- **WRITTEN INSTRUCTION 1**
In the Fitz Henry Warren biography below, copy the passage between "Upon the subsequent" and "of Bull Run.", inclusive, word for word.
- **WRITTEN INSTRUCTION 2**
List every U.S. president named in the Fitz Henry Warren biography below.
** start DOCUMENT TEXT **
Fitz Henry Warren (January 11, 1816 – June 1878) was a politician and a Union Army general during the American Civil War.

Early life and career
Warren was born in Brimfield, Massachusetts. In August 1844, he moved to Burlington in the Iowa Territory where he was a journalist and editorial contributor for the Burlington Hawkeye." He was an early political activist in the Whig Party. He was reported to have been the first to propose the nomination of General Zachary Taylor for President.  He was a delegate to the National Whig Convention in 1848.

Upon the subsequent inauguration of President Taylor in 1849, Fitz Henry Warren was appointed First Assistant Postmaster General. After the death of Taylor, Warren resigned his position in protest of President Millard Fillmore's support of the Fugitive Slave Law. With the growing support of Anti-Slavery Whigs, Fitz Henry Warren was made secretary of the Whig Party National Executive Committee.

Warren was chairman of the Des Moines County delegation to the convention of 1856 that organized the Republican Party and nominated John C. Frémont as the first Republican presidential candidate.

Civil War
In 1861 he was one of the chief editorial writers on the New York Tribune and the author of the controversial "On to Richmond" articles after the First Battle of Bull Run.

He returned to Iowa following First Bull Run and, as Colonel, helped to raise the 1st Regiment Iowa Volunteer Cavalry. On July 18, 1862, President Abraham Lincoln appointed Warren to the grade of brigadier general of volunteers, to rank from July 16, 1862, with a command in the army in Missouri under Major General Samuel R. Curtis.

In 1863 General Warren was the leading candidate before the Republican State Convention for Governor of Iowa, but by a combination of the supporters of other candidates, Warren was defeated. On February 21, 1866, President Andrew Johnson nominated Warren for appointment to the grade of brevet major general of volunteers, to rank from August 24, 1865, and the United States Senate confirmed the appointment on April 26, 1866. Warren was mustered out of the volunteers on August 24, 1865.
** end DOCUMENT TEXT **
** start DATA ROWS **
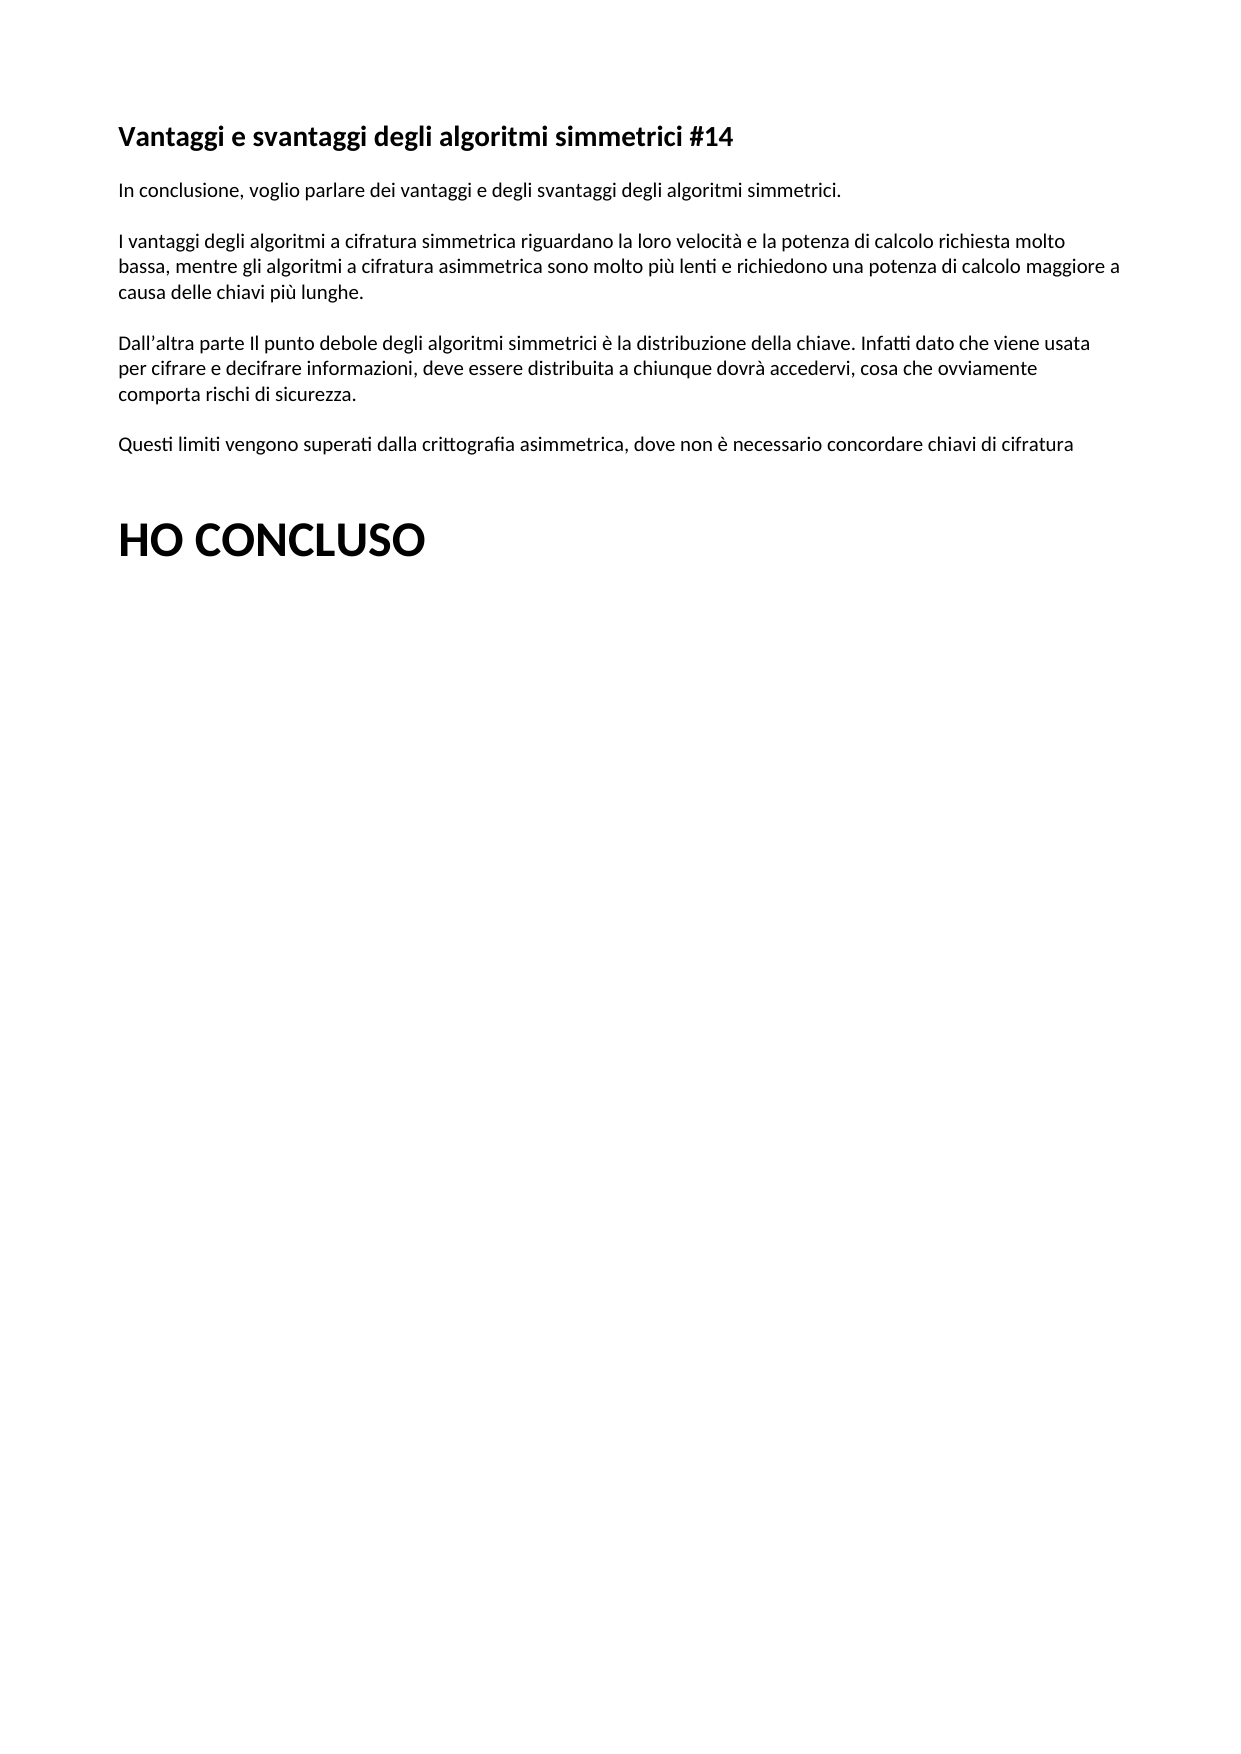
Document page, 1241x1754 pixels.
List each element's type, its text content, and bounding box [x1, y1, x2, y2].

text In conclusione, voglio parlare dei vantaggi e degli svantaggi degli algoritmi simmetrici. [118, 177, 1122, 203]
text Dall’altra parte Il punto debole degli algoritmi simmetrici è la distribuzione della chiave. Infatti dato che viene usata per cifrare e decifrare informazioni, deve essere distribuita a chiunque dovrà accedervi, cosa che ovviamente comporta rischi di sicurezza. [118, 330, 1122, 406]
text Vantaggi e svantaggi degli algoritmi simmetrici #14 [118, 118, 1122, 154]
text Questi limiti vengono superati dalla crittografia asimmetrica, dove non è necessario concordare chiavi di cifratura [118, 432, 1122, 457]
text I vantaggi degli algoritmi a cifratura simmetrica riguardano la loro velocità e la potenza di calcolo richiesta molto bassa, mentre gli algoritmi a cifratura asimmetrica sono molto più lenti e richiedono una potenza di calcolo maggiore a causa delle chiavi più lunghe. [118, 228, 1122, 304]
text HO CONCLUSO [118, 508, 1122, 569]
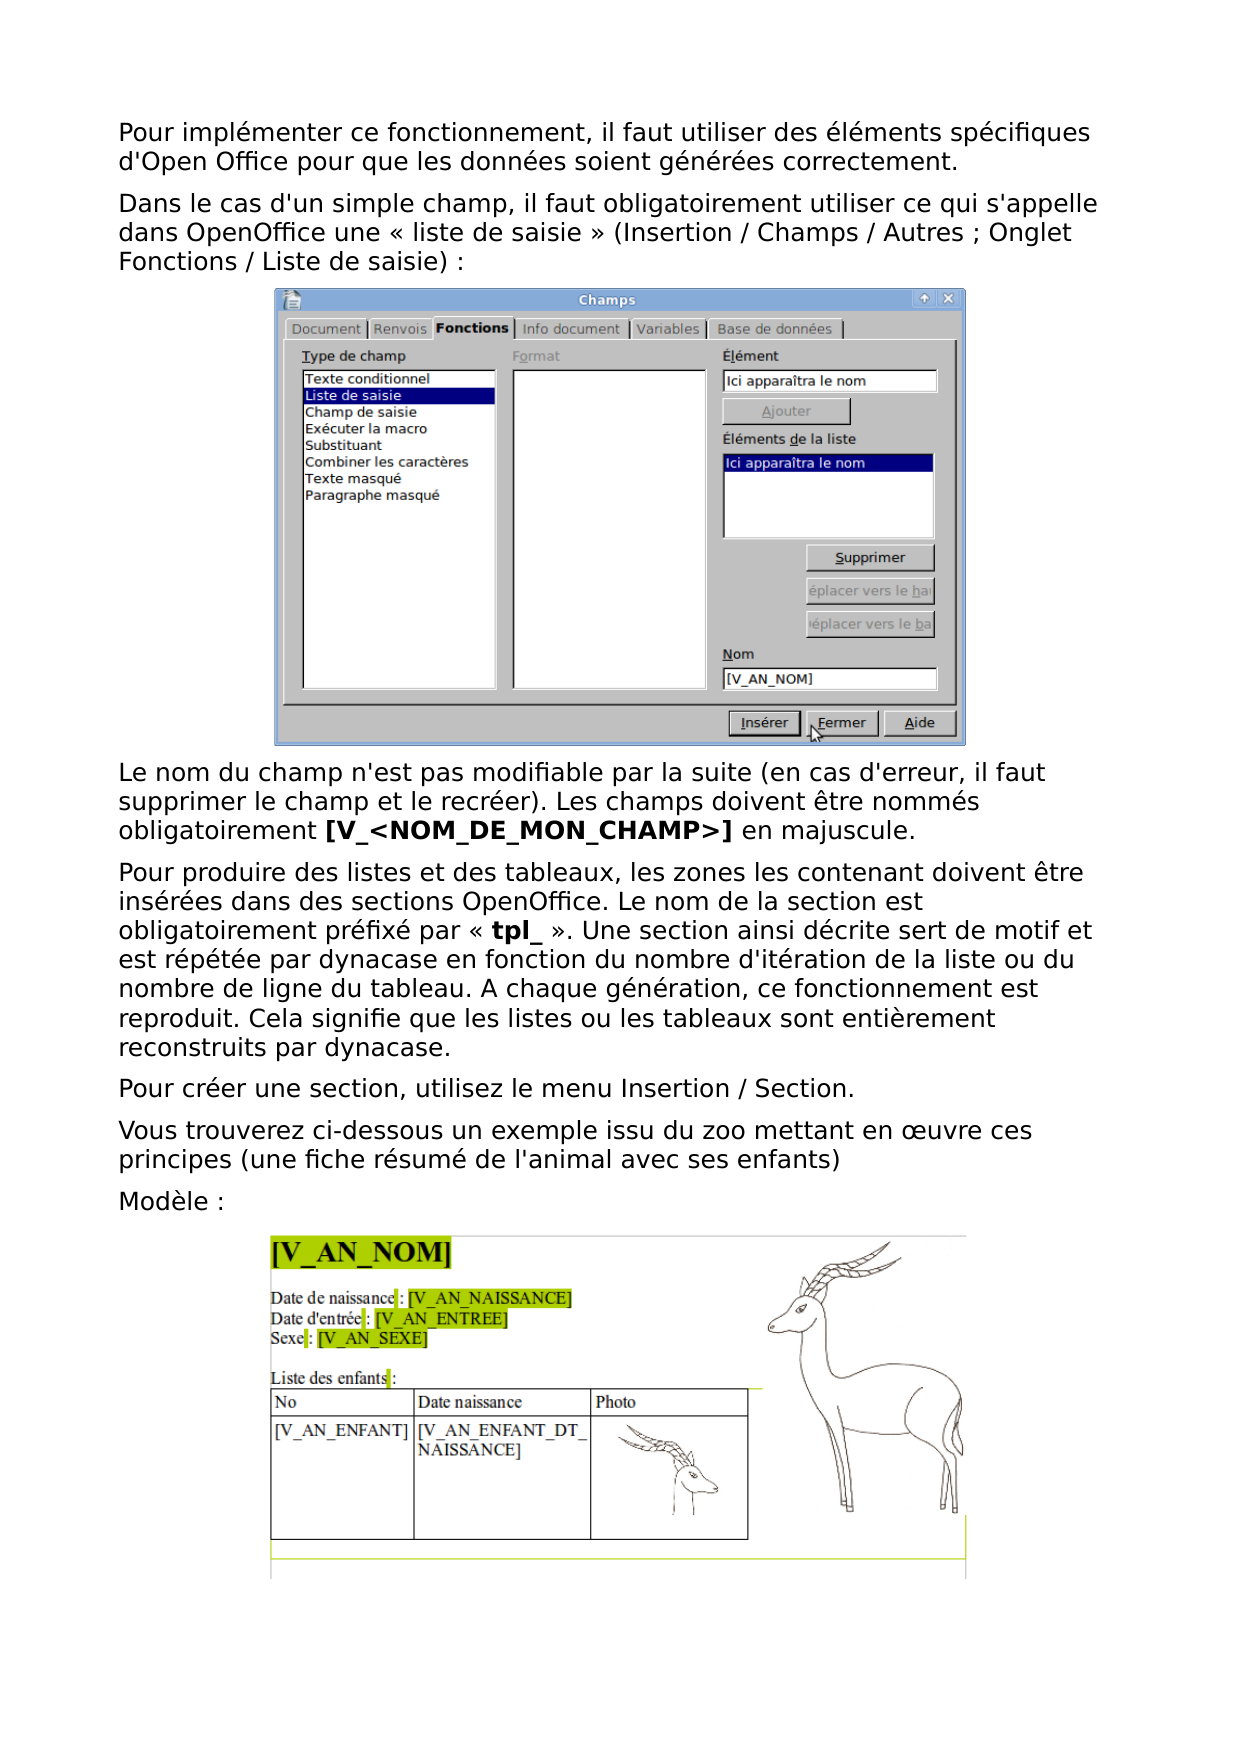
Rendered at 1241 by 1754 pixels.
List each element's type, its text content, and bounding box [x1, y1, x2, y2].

text Modèle : [118, 1187, 1122, 1216]
text Pour implémenter ce fonctionnement, il faut utiliser des éléments spécifiques d'Open Office pour que les données soient générées correctement. [118, 118, 1122, 176]
text Vous trouverez ci-dessous un exemple issu du zoo mettant en œuvre ces principes (une fiche résumé de l'animal avec ses enfants) [118, 1116, 1122, 1174]
text Dans le cas d'un simple champ, il faut obligatoirement utiliser ce qui s'appelle dans OpenOffice une « liste de saisie » (Insertion / Champs / Autres ; Onglet Fonctions / Liste de saisie) : [118, 189, 1122, 276]
picture [265, 1228, 975, 1579]
text Pour produire des listes et des tableaux, les zones les contenant doivent être insérées dans des sections OpenOffice. Le nom de la section est obligatoirement préfixé par « tpl_ ». Une section ainsi décrite sert de motif et est répétée par dynacase en fonction du nombre d'itération de la liste ou du nombre de ligne du tableau. A chaque génération, ce fonctionnement est reproduit. Cela signifie que les listes ou les tableaux sont entièrement reconstruits par dynacase. [118, 858, 1122, 1062]
picture [274, 288, 966, 746]
text Pour créer une section, utilisez le menu Insertion / Section. [118, 1074, 1122, 1104]
text Le nom du champ n'est pas modifiable par la suite (en cas d'erreur, il faut supprimer le champ et le recréer). Les champs doivent être nommés obligatoirement [V_<NOM_DE_MON_CHAMP>] en majuscule. [118, 758, 1122, 845]
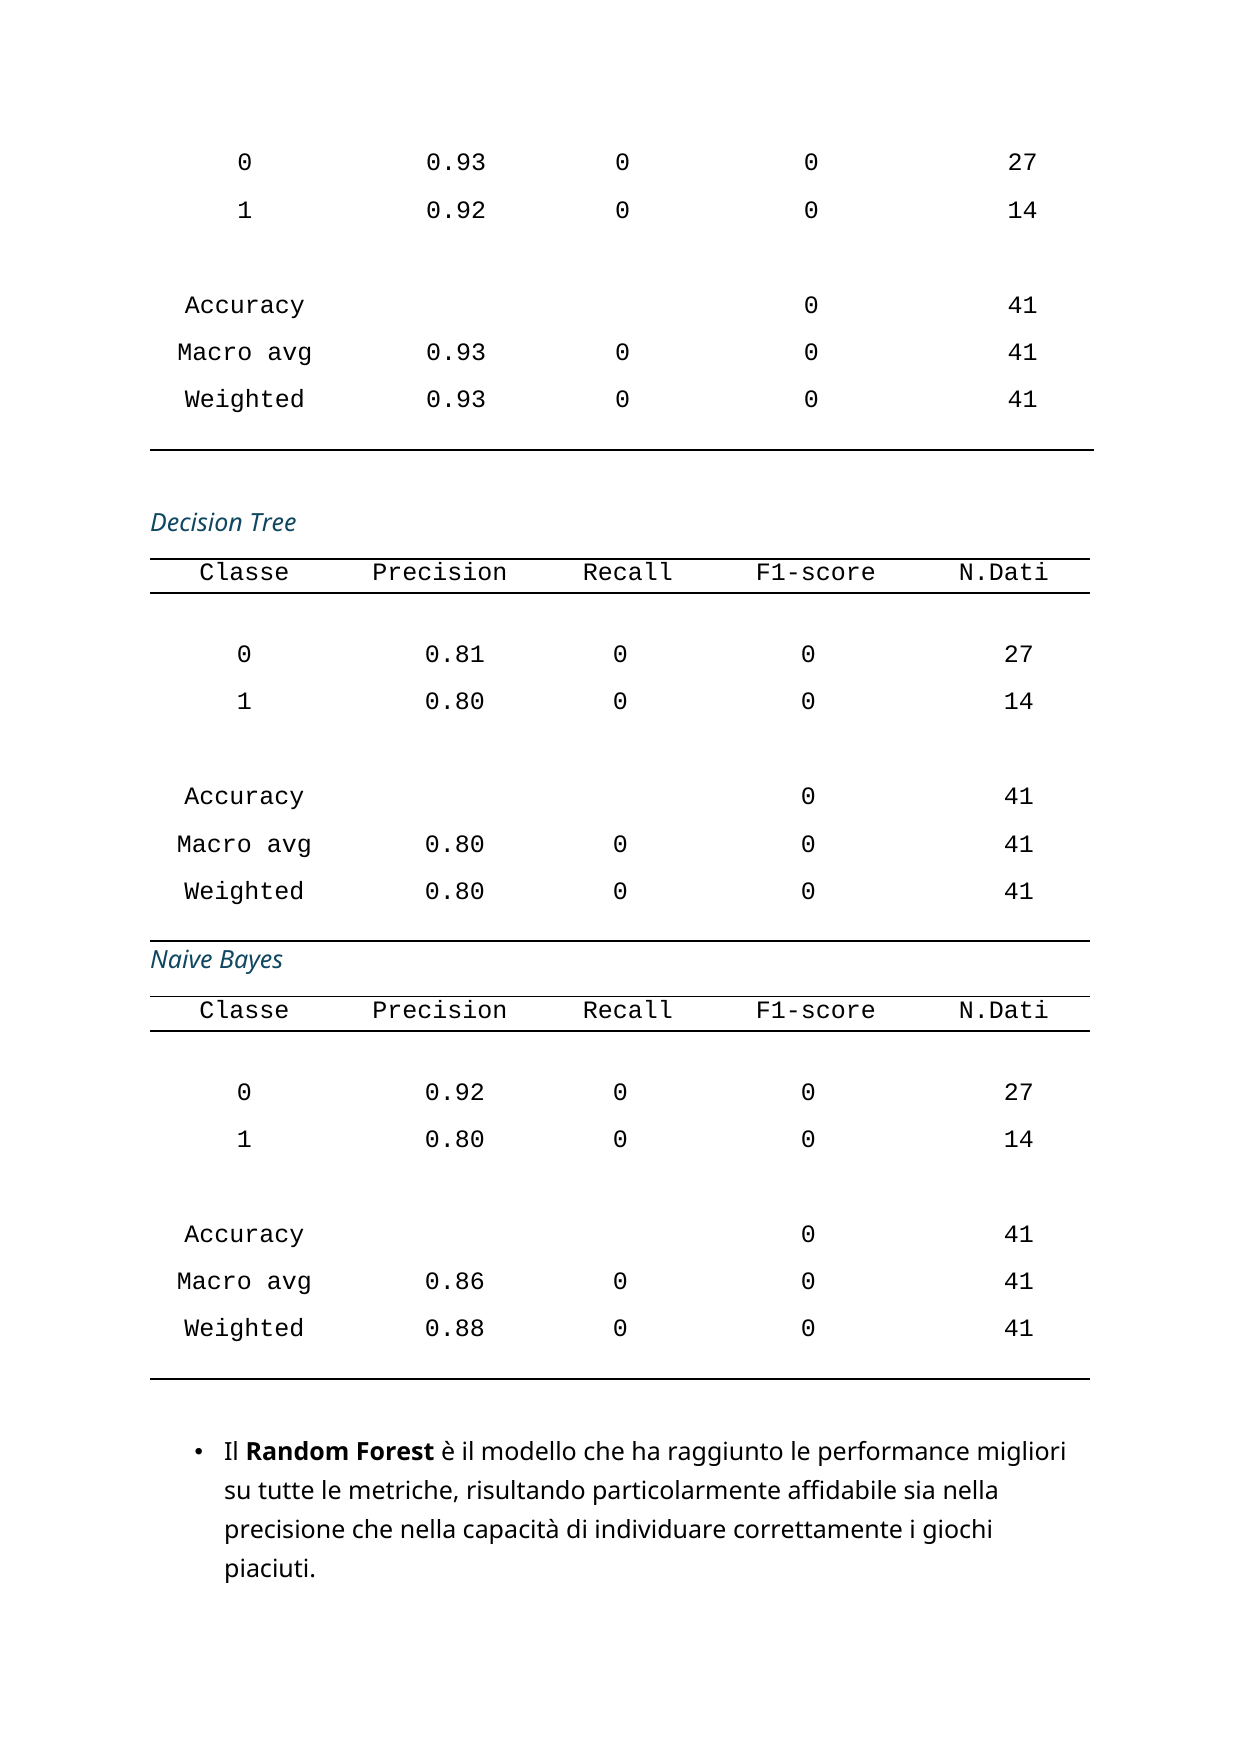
** end DATA ROWS **
- **EXERCISE OUTPUT 1**
Upon the subsequent inauguration of President Taylor in 1849, Fitz Henry Warren was appointed First Assistant Postmaster General. After the death of Taylor, Warren resigned his position in protest of President Millard Fillmore's support of the Fugitive Slave Law. With the growing support of Anti-Slavery Whigs, Fitz Henry Warren was made secretary of the Whig Party National Executive Committee.

Warren was chairman of the Des Moines County delegation to the convention of 1856 that organized the Republican Party and nominated John C. Frémont as the first Republican presidential candidate.

Civil War
In 1861 he was one of the chief editorial writers on the New York Tribune and the author of the controversial "On to Richmond" articles after the First Battle of Bull Run.

- **EXERCISE OUTPUT 2**
Zachary Taylor
Millard Fillmore
Abraham Lincoln
Andrew Johnson